The counselor and deputy “implied that [the teen] had fabricated the reports of threats of rape from males and pressured her to recant her story.” The deputy also informed S.B. of a potential civil lawsuit for defamation.

Later that day, S.B. confirmed to Blair that she was identifying as a boy at school. S.B. also told Blair that a group of boys had shoved S.B. against the wall of the boys’ bathroom and made violent threats. Blair said S.B. did not have to return to school.

But later that night, apparently frightened of further threats and harm, S.B. suffered a psychotic breakdown and ran away.

According to the court record, after running away, S.B. fell victim to sex trafficking in Maryland and Texas.

Due process, ‘Monell’ claims fail

Regarding the due process claims, Blair alleged that the defendants violated her fundamental right to direct the upbringing of her daughter and her right to familial privacy.

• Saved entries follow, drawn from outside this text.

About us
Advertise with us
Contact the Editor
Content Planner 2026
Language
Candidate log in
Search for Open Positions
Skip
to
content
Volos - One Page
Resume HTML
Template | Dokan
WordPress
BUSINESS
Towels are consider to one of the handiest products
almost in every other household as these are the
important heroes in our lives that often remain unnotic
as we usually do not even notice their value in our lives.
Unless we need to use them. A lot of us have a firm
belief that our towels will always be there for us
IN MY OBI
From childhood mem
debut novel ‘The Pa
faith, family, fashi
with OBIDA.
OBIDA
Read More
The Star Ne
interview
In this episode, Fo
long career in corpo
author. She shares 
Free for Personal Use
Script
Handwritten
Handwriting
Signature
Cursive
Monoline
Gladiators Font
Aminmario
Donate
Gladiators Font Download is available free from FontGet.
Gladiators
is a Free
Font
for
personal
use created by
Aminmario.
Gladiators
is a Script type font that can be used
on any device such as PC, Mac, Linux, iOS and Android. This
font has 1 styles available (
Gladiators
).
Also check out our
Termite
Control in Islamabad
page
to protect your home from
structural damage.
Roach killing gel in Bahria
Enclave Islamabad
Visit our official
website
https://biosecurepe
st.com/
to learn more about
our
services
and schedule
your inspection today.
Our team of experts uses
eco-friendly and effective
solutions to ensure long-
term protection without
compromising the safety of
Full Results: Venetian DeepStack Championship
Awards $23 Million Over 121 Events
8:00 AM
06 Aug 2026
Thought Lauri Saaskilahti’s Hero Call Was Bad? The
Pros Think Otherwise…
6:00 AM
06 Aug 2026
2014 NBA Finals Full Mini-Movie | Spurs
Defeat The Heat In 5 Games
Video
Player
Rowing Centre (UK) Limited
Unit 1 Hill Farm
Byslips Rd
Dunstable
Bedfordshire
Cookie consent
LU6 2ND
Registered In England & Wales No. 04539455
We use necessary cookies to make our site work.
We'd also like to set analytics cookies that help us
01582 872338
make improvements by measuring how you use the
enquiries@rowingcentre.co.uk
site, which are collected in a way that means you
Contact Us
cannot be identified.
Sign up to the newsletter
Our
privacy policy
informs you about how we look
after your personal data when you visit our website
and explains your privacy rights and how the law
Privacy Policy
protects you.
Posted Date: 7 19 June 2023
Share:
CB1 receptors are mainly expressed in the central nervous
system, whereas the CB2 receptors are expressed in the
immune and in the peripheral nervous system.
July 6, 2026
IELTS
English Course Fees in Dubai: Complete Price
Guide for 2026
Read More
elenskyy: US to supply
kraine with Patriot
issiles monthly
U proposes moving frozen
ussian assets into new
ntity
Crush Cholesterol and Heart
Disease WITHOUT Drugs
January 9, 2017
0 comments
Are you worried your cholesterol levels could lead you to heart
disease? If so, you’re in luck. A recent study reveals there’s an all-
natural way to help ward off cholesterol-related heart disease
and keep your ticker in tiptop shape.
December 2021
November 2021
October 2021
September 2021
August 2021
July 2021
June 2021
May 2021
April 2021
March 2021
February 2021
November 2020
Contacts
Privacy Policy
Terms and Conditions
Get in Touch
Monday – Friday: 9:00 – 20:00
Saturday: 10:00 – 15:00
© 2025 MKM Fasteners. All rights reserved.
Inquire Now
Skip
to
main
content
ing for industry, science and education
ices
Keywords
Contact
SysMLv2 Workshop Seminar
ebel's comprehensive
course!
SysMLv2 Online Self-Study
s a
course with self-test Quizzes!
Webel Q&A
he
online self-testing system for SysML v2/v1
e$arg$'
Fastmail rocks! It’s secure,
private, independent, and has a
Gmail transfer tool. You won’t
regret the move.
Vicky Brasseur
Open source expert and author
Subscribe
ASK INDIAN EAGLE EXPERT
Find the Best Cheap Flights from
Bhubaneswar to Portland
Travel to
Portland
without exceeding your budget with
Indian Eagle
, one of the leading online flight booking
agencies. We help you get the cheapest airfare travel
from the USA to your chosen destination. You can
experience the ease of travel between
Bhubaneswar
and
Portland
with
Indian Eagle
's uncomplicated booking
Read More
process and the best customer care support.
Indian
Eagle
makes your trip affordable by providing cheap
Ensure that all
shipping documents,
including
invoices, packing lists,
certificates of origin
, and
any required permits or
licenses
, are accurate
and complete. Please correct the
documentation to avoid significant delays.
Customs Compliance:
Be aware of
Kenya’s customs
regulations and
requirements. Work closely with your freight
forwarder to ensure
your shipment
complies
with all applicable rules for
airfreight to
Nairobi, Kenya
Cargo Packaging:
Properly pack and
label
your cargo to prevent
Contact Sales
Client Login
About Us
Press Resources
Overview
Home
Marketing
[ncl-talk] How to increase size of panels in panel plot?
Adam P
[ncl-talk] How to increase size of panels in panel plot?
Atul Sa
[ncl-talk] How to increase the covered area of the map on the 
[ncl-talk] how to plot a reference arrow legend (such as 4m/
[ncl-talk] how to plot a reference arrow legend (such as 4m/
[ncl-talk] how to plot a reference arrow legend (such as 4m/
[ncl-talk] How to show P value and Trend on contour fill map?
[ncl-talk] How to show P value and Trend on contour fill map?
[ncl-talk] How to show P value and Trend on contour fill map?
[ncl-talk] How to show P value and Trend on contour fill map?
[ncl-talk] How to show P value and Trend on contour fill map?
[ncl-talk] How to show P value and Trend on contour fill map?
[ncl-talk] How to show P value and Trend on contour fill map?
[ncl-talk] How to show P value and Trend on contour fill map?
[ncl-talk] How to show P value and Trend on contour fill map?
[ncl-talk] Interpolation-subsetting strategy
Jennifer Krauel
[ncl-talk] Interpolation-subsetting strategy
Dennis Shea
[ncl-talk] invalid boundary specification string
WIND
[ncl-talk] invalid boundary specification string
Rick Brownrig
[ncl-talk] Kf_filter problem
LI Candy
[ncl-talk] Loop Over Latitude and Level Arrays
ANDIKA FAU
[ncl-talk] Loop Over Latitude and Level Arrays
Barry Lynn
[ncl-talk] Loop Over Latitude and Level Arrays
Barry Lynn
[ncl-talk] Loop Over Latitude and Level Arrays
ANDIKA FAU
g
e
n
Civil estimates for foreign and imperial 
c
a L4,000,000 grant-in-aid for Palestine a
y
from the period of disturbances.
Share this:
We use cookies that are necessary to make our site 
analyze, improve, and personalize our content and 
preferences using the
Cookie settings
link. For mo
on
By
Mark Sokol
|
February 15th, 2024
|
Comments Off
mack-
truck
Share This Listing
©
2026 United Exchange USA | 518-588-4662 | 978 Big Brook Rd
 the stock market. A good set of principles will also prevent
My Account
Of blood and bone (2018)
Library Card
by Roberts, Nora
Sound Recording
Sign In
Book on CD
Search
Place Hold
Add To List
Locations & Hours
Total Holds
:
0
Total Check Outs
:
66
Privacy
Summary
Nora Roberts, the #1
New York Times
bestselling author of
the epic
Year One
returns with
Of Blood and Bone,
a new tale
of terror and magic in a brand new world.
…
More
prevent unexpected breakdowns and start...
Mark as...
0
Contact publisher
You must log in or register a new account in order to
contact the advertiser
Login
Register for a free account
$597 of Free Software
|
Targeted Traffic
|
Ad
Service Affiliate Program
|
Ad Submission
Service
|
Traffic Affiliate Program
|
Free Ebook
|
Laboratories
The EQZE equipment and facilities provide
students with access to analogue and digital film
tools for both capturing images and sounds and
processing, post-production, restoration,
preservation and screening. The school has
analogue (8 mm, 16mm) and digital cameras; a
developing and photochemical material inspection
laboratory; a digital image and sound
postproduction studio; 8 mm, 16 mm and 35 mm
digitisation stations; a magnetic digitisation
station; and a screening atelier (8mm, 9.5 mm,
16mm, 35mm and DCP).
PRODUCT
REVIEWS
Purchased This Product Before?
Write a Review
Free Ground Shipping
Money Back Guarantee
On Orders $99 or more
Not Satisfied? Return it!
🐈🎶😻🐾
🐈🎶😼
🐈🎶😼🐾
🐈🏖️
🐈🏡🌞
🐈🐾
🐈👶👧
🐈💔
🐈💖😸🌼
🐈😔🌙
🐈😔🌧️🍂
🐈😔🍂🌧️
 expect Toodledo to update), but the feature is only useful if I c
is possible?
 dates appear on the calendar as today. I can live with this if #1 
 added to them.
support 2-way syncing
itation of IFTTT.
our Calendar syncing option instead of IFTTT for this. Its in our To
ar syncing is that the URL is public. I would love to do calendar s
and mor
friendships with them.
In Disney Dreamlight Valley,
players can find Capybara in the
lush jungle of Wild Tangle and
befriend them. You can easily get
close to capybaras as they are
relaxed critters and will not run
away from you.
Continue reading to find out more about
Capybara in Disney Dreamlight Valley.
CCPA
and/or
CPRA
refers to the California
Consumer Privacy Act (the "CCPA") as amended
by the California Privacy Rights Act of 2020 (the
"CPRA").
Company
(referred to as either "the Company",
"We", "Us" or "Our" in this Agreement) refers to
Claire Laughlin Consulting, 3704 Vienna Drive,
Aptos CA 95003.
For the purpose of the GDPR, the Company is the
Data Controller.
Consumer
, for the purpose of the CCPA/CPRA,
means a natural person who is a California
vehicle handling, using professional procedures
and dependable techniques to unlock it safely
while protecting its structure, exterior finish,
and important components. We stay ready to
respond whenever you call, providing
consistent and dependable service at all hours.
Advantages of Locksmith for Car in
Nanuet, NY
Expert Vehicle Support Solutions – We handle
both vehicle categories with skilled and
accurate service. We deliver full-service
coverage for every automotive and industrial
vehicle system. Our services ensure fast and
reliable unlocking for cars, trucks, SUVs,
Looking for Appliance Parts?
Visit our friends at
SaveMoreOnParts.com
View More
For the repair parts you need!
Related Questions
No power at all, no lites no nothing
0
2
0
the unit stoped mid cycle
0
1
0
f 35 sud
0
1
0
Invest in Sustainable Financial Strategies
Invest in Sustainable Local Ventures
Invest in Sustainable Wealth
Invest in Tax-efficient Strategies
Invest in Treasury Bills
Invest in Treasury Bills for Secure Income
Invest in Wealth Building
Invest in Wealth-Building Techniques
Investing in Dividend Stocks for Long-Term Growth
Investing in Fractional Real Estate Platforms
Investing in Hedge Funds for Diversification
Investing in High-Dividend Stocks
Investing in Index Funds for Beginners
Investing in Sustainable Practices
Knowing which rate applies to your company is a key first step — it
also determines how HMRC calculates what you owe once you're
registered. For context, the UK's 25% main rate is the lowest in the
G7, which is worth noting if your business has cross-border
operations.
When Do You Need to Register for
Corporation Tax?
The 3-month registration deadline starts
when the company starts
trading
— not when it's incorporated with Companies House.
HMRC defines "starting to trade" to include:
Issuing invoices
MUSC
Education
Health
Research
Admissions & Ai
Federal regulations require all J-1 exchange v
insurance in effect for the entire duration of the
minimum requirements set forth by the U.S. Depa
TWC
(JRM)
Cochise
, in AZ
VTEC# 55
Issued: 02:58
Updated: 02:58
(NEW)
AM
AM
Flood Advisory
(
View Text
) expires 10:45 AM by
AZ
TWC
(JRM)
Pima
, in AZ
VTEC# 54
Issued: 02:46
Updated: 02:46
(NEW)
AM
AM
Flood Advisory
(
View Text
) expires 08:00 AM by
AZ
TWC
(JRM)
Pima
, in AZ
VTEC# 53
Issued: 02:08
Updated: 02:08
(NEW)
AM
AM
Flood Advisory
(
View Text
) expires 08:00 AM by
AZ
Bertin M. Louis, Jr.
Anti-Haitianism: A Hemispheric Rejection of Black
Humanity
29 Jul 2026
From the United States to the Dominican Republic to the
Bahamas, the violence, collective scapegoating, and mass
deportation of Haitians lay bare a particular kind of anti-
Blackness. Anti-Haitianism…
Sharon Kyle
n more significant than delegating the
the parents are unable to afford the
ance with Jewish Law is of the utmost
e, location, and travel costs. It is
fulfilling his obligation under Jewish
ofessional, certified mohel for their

Blair brought an additional right to familial privacy claim on behalf of S.B.

The defendants filed a motion to dismiss, which the trial judge granted.

Although Blair alleged that “she had a fundamental right” to receive notice of her daughter’s gender assertions, and school officials’ failure to do so was violation of her rights, “under the facts alleged here, none support a finding that these rights are clearly established under the law,” Gregory wrote. “Accordingly, the district court properly dismissed her claims.”

On the question of Monell liability, Blair alleged that the school counselors’ actions were part of a school division protocol that directed staff to withhold information from parents if their children expressed a discordant gender identity unless the student agreed to the disclosure. The plaintiff further alleged that the superintendent and the school board were aware of this protocol.

“But such allegations are conclusory and fail to establish Monell liability even at this stage,” Gregory wrote.

In his dissent, Wilkinson said Davis v. Monroe County Board of Education set a high threshold for Title IX claims stemming from peer harassment.

“And rightly so,” Wilkinson said. “Title IX was never meant to put courts in the business of secondguessing every decision made by school administrators in responding to sexual harassment allegations,” he wrote. “In reversing the dismissal of Blair’s Title IX claim, the majority does just that.”